▸ **WHAT IS REQUIRED**
All lines between the one holding "spirits in Europe</event>" and the end of the material below, both ends included, should be restated exactly.

[RECORDS SUPPLIED — start]

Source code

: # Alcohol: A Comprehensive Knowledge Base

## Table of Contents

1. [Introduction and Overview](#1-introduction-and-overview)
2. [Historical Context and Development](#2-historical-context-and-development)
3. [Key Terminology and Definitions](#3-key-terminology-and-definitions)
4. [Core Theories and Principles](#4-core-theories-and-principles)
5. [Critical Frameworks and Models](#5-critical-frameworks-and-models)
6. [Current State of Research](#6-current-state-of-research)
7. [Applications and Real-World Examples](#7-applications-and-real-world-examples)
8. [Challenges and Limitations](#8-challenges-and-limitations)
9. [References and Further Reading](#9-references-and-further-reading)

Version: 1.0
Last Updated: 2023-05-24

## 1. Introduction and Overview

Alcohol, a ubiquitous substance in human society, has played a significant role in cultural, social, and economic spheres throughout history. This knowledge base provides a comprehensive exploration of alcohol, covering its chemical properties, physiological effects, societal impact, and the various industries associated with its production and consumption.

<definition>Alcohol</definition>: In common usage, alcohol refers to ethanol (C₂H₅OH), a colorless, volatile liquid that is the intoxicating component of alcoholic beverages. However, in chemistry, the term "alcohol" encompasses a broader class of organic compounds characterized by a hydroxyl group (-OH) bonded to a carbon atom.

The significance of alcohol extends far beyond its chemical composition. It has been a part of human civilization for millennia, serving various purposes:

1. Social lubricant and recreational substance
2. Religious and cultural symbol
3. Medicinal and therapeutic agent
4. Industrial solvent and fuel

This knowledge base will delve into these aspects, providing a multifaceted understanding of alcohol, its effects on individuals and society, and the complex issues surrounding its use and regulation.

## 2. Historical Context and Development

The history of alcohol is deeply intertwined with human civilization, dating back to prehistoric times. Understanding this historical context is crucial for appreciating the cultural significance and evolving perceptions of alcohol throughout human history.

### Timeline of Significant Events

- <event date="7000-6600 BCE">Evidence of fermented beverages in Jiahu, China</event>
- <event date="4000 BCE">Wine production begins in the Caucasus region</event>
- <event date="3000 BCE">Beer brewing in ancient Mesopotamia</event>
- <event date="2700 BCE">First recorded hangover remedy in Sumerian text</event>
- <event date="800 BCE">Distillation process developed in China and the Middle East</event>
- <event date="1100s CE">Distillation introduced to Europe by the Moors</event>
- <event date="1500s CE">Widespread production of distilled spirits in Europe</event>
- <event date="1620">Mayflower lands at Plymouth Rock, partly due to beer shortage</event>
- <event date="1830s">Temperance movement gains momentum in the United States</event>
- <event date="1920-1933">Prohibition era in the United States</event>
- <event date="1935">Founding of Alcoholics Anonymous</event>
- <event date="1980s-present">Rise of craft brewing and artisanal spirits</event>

[RECORDS SUPPLIED — finish]

▸ **YOUR SOLUTION**
- <event date="1500s CE">Widespread production of distilled spirits in Europe</event>
- <event date="1620">Mayflower lands at Plymouth Rock, partly due to beer shortage</event>
- <event date="1830s">Temperance movement gains momentum in the United States</event>
- <event date="1920-1933">Prohibition era in the United States</event>
- <event date="1935">Founding of Alcoholics Anonymous</event>
- <event date="1980s-present">Rise of craft brewing and artisanal spirits</event>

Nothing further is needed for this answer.